All Talk
• Written by Anonymous
I entered with, rendered with it,
this talent, i sever with it,
Eminem was the lever of it,
Chris webby and tech n9ne,
I rap all day... and night until light,
i'll write, type, with these words i bite,
you could put up a fight... but im white...
so there might be a slight fright, oh daymn right,
you might as well bend over and let me 'smite',
your ass looks plumb and ripe,
in i go, aiming for the only hole... the only goal,
here i go, oh no, in two half's you fall...
i'm not polite, but i recite words of delight
making many many many many many
others dance with each others other,
let there be made brothers,
mothers, huddle now huggers.
Join in the orgy, noooo noooo,
im the dark knight on a sugar hype.
cause im practically a dyke... wait...
i meant poet and you all fucking know it,
flow it, rowing boat, i show it, down the stream i row it,
oh no crocodile jumps out and everyone is screaming now,
but i don't know what the fucking fuss is all about?
would someone please point out? (what... why?)
or should i threat anyone, everyone, outdone with a gun,
should i point this gun at a nun for the sake of watching her run?
the chase has begun, one tonne of fucking fun fun fun,
fuck... you know how much i like mah fun? yeah...
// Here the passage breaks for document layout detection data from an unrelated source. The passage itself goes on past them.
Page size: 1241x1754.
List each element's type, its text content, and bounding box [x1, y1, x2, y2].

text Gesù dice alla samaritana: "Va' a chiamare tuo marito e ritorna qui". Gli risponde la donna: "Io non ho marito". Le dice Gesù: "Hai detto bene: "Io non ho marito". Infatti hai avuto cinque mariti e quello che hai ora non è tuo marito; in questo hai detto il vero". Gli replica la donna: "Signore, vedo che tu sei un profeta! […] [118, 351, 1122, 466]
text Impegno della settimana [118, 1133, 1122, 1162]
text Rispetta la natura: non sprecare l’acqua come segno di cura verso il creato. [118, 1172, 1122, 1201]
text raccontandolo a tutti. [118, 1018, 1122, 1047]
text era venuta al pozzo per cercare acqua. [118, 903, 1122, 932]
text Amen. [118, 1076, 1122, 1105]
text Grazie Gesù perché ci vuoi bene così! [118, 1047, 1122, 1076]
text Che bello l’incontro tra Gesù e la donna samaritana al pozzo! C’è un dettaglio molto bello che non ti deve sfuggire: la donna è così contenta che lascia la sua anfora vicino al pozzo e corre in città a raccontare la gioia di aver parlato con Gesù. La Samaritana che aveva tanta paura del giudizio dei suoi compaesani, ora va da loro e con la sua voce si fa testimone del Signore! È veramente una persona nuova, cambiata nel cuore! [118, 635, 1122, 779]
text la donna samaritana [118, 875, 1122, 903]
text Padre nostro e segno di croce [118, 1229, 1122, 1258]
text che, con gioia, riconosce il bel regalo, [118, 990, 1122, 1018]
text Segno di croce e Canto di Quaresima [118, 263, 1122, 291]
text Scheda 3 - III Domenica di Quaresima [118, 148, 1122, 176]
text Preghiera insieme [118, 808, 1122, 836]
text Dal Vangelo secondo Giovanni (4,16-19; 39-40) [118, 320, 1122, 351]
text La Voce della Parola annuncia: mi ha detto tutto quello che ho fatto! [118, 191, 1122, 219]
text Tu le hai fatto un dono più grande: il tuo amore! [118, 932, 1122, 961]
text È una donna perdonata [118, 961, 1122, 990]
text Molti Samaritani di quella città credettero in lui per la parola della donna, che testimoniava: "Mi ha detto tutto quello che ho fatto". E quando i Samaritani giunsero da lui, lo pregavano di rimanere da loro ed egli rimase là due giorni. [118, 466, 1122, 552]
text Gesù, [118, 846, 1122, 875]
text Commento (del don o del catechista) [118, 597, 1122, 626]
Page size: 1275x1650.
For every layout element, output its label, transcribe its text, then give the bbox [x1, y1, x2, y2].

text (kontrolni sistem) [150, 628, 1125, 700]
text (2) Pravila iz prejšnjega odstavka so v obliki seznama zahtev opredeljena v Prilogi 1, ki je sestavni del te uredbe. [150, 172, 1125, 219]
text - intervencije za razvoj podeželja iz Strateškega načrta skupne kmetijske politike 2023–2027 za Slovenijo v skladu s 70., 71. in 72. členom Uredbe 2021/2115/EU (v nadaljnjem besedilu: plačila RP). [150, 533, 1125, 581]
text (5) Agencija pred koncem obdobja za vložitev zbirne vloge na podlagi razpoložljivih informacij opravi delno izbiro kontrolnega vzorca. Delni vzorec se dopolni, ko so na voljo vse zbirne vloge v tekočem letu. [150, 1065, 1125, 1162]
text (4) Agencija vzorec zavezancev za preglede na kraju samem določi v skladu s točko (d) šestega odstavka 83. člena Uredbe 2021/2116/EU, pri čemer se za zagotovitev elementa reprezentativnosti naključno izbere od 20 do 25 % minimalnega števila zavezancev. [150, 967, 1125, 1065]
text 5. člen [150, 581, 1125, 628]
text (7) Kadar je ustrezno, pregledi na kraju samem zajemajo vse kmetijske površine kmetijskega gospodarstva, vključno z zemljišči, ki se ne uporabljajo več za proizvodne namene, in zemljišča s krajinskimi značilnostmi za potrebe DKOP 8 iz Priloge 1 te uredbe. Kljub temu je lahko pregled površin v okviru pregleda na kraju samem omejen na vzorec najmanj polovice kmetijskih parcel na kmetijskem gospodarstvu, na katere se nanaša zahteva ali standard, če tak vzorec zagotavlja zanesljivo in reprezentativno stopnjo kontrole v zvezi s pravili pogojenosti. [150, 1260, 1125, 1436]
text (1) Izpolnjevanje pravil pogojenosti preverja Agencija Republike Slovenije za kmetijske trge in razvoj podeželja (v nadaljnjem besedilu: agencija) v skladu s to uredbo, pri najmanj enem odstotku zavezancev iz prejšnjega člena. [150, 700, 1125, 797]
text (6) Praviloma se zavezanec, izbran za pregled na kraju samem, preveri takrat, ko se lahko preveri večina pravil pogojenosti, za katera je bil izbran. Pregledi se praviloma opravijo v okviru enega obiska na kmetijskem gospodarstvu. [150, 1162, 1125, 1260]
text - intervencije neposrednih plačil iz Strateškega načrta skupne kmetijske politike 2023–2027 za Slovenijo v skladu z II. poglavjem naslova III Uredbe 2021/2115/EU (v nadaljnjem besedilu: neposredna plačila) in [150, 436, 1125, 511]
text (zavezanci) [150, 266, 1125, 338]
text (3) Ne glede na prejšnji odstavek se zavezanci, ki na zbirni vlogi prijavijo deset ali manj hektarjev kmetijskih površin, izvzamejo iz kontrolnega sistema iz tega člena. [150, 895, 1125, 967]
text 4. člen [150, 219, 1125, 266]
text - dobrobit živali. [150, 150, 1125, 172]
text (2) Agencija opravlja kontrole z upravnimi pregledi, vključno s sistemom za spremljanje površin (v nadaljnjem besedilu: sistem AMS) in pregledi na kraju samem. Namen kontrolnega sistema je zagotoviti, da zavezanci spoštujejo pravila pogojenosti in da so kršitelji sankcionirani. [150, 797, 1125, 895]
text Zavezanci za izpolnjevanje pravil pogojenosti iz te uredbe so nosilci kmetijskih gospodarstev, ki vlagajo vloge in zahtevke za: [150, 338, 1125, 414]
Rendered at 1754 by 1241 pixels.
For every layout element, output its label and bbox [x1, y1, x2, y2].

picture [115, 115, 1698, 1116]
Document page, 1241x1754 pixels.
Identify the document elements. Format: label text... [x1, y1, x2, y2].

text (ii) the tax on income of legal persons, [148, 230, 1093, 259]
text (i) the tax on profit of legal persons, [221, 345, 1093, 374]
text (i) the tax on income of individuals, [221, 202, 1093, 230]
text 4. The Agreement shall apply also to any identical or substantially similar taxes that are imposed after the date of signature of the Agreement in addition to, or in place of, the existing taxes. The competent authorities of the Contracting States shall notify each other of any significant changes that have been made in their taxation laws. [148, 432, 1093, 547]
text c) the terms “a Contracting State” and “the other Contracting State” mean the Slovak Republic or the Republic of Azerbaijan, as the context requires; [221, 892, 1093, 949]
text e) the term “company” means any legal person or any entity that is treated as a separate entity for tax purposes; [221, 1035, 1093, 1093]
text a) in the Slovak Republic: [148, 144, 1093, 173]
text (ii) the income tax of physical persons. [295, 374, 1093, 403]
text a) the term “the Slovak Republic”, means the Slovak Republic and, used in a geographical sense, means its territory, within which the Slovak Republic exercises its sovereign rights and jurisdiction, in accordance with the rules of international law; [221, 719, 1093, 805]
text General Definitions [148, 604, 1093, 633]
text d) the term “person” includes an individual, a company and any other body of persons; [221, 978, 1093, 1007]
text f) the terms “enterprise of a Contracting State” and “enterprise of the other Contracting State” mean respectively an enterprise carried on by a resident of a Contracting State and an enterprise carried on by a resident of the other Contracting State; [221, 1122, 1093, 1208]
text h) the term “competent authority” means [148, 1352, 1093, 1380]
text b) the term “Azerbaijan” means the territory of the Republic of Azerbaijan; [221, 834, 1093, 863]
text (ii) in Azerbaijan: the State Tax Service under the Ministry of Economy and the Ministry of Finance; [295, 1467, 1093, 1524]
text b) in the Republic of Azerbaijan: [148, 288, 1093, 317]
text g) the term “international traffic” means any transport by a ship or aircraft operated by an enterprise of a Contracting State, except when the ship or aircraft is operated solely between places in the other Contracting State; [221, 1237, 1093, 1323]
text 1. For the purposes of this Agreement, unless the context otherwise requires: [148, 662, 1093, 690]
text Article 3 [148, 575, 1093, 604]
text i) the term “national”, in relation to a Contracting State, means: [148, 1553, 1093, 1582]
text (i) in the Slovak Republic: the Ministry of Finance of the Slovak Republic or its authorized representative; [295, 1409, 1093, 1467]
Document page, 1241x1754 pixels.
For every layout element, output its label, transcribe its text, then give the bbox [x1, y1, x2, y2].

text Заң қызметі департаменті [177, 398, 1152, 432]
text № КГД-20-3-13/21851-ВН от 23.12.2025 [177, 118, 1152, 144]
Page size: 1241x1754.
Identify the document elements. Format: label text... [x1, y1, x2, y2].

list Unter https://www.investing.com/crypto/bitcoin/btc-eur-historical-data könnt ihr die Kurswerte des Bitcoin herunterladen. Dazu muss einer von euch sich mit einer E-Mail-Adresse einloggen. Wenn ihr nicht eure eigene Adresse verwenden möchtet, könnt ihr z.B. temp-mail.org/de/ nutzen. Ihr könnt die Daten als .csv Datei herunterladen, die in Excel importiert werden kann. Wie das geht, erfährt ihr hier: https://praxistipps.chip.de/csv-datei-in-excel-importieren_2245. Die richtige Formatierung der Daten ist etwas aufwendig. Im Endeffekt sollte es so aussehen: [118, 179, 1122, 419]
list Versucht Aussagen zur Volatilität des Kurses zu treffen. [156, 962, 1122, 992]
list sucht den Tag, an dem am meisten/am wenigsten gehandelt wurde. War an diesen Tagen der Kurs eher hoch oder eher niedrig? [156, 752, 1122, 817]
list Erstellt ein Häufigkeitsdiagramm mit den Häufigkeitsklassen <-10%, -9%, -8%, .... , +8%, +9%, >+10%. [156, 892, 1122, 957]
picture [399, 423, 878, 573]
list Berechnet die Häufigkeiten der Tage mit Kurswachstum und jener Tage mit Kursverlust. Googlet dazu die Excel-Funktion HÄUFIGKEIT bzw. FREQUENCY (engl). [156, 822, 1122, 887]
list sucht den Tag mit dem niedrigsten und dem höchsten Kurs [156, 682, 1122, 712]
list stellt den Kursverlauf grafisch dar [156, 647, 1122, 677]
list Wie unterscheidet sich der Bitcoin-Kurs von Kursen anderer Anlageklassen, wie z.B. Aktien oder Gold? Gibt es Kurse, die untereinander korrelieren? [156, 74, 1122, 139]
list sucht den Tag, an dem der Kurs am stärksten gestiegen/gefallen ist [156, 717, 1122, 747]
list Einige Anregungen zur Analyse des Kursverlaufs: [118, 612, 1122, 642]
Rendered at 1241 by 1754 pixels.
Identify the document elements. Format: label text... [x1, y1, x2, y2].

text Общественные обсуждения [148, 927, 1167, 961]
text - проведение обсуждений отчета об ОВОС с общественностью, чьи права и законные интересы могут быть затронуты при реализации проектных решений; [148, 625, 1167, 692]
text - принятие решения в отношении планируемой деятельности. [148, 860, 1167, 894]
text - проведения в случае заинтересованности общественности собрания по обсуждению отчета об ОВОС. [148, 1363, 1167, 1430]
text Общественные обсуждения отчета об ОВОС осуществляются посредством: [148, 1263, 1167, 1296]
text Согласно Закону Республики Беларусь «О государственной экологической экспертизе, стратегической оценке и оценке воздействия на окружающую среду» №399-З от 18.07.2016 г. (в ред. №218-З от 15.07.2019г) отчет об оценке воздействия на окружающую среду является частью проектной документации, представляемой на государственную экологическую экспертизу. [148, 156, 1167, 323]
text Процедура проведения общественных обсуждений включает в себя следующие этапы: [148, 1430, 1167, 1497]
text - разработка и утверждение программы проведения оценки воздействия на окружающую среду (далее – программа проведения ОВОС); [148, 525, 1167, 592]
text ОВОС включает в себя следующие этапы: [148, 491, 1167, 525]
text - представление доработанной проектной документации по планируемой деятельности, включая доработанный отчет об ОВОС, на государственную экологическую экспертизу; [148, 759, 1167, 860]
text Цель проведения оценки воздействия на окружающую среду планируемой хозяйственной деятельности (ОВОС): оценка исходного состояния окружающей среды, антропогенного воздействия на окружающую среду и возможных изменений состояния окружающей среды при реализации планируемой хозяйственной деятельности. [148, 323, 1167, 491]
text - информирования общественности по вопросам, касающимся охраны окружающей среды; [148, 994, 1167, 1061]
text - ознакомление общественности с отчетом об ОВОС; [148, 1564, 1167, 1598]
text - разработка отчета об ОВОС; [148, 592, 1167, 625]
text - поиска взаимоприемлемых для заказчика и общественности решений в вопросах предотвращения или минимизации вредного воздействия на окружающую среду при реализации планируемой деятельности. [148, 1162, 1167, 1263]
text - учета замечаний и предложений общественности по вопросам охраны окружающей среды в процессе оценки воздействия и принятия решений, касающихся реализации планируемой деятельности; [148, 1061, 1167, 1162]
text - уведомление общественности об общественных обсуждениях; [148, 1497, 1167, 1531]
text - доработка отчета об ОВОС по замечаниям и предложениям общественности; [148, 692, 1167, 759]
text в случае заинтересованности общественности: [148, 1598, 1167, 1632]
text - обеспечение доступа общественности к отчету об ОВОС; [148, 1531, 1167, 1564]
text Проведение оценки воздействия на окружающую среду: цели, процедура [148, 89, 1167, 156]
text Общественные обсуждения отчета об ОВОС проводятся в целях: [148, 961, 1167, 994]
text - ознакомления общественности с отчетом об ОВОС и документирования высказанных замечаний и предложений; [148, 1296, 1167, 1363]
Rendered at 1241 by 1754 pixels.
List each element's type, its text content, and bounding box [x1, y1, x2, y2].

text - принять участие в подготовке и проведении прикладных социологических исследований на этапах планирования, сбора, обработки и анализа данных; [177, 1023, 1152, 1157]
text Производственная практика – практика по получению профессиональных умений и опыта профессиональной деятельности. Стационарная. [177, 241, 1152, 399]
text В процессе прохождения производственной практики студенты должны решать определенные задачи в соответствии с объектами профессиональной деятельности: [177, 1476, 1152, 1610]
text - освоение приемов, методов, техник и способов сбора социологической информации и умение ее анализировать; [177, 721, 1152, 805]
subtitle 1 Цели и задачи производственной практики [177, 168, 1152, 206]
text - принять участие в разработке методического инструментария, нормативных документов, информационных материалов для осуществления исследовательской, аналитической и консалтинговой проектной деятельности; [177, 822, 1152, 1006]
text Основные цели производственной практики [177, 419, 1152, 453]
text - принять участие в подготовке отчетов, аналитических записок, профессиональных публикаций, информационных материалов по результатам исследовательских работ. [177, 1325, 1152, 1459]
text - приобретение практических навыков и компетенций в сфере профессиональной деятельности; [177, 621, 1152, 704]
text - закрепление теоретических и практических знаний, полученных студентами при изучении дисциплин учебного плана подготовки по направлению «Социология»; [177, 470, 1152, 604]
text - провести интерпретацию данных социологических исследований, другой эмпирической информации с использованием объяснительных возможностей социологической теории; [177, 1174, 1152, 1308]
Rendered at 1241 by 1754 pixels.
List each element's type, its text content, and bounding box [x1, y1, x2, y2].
when i throw in a punchline at into the front line like its lunchtime,
crunch rhymes into web of spun split spines,
shredding lines like it's a crime, on my stack goes your spine,
if i had a dime for ever line i'ld probably be signed... yeah
fuck it! i'll be signing people and be making them mine,
but the sun shines out of my ass, it was unstable pass,
but it's munch time,
that deadly green gas is capable of melting glass, and one time;
I let this one burst of gas kill 11 million people.... blamed it on hitler,
Oh...
[emphasize rhymes with 'pork']
The above lines where example of this one time...
where i tend to let out random rhymes...
where i say many rhymes at a time,
so these next few lines i will demonstrate a technique i recently defined.
ill wait! i'll jam... a fork in your ass like a slab of pork. out comes JAM
scream "give me more", chewing with tourqe,
shit... dropped the fork on the floor,
must pick it up, but im afraid someone will creep up...
behind me with a strap onn,
oh nooo, here we goo, must risk it for the fork, must eat this fucking pork!
I'm prepared for the potential penetrational force,
So i bend over to get the fork, and of course i feel a little prod,
next thing i know is, theres a gaping hole in my butt,
I mean what fuck? What the actual fuck?
Who da fuck do this too my fucking butt?
I've had enouth, fuck this fucking pork.
Throw you into the arean for the clucks,
they cluck away at my yummy yummy pork,
i shed a tear for the pork i no longer poke with my fork,
but i got very very sad, climbed into the area with the clucks,
battled for the pork i most dearly want, spear as a weapon n what'not
did you know chickens run headless for a lot of time before they fall?
nooo, i didn't know this either but lets carry on,
i just realised theres more chicken than pork.
Fuck the pork, pluck the chickens for sport.
apprently i talk way to much, but.... i like to talk
as you can see, i don't stop, never do i stop
forever and ever i talk, non stop,
keep going and going and going and going and going,
now count how many times i said pork, talk and fork.
entertain yourself whilst i talk,
cause i can't be bothered doing it any more.